Even though she was trying to help me, what I heard was that I had not been present for Julie, the little girl with watery blue eyes who was now battling her own demons as an adult. Her story is not mine to tell, but suffice it to say that she'd recently needed me in a big way, and I hadn't been there. She needed someone now to make her less afraid, to hold out their arm and take a shot for her first. But I was busy in California puking my brains out.

To be there for Julie without the background noise of food obsession -- I'd never let myself imagine it before. Perhaps because I couldn't imagine it. And at that thought, a bomb of tears went off in the center of my chest. There was no way to redirect the emotion, nothing I could stuff into my mouth or force out of my body to make me forget how ashamed I was.

All I could do was sit in the arms of a nurse I never learned the name of, sobbing into her warm shoulders for five minutes, maybe ten. I cried so hard that tears fell down my face and made my paper gown translucent in some places, the material ripping.

She held me tight as the waves of grief passed through me. I felt like if I needed to sit there and cry for another hour in her arms, she would have let me.

But I didn't cry for another hour. I finally lifted my head and wiped my eyes and extended my arm. For the first time in my life, I stared directly at the syringe.

I watched the dark blood seep out of me.

© 2016 Excerpt from Pound for Pound: A Story of One Woman's Recovery and the Shelter Dogs Who Loved Her Back to Life by Shannon Kopp Courtesy of William Morrow, an Imprint of HarperCollins Publishers

My Book Review:

Pound for Pound is an inspirational and compelling memoir that follows author Shannon Kopp's journey to recovery from the debilitating disease of bulimia through the healing power of the loving shelter dogs that she cared for at the San Diego Humane Society and SPCA.

As a dog lover who has adopted shelter and rescue dogs, I couldn't help but become captivated by Shannon's story. Shannon takes the reader on her emotional journey of recovery as she recounts her seven year battle with bulimia, and the inspiration from working with the shelter dogs that led her on the road to overcome her addiction, heal, and move forward with her life.

Pound for Pound is a beautifully written and very moving memoir that documents the sobering struggle that Shannon endured in her life while battling the disease of bulimia, and how her work with the shelter dogs (specifically pit bulls) gave her the hope, inspiration, and resilience to heal as she traveled down the path to recovery. You can't help but feel compassion and empathy as Shannon's story unfolds, your heart will explode with joy as she describes how working with the shelter dogs provided the best medicine that led to her recovery.

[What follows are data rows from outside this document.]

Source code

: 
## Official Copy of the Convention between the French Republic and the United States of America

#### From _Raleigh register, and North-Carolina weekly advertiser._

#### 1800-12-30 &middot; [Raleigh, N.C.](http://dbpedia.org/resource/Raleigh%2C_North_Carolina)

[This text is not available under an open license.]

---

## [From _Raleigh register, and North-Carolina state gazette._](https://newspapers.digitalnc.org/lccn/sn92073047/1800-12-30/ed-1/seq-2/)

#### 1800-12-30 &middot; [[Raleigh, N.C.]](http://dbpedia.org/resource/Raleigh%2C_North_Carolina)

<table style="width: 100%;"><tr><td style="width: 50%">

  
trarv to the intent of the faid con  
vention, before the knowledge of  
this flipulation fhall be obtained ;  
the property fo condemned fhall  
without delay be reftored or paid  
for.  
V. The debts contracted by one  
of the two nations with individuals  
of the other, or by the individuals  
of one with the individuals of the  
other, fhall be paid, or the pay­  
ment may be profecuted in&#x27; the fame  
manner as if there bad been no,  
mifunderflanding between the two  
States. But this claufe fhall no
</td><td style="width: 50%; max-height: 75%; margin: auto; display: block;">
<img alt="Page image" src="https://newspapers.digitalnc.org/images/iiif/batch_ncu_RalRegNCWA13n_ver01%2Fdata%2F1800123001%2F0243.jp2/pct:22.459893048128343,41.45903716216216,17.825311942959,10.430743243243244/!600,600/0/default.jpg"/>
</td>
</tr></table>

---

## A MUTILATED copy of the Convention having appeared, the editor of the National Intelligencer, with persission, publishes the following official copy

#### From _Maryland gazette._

There is nothing like the unconditional love and devotion that a dog provides to a person, nothing else can compare!

Pound for Pound is a wonderful story of hope and redemption that will tug at the heartstrings and stir the soul.


Book Trailer

About The Author

Shannon Kopp
is a writer, eating disorder survivor, and animal welfare advocate. She has worked and volunteered at various animal shelters throughout San Diego and Los Angeles, where shelter dogs helped her to discover a healthier, more joyful way of living. Her mission is to help every shelter dog find a loving home, and to raise awareness about eating disorders and animal welfare issues.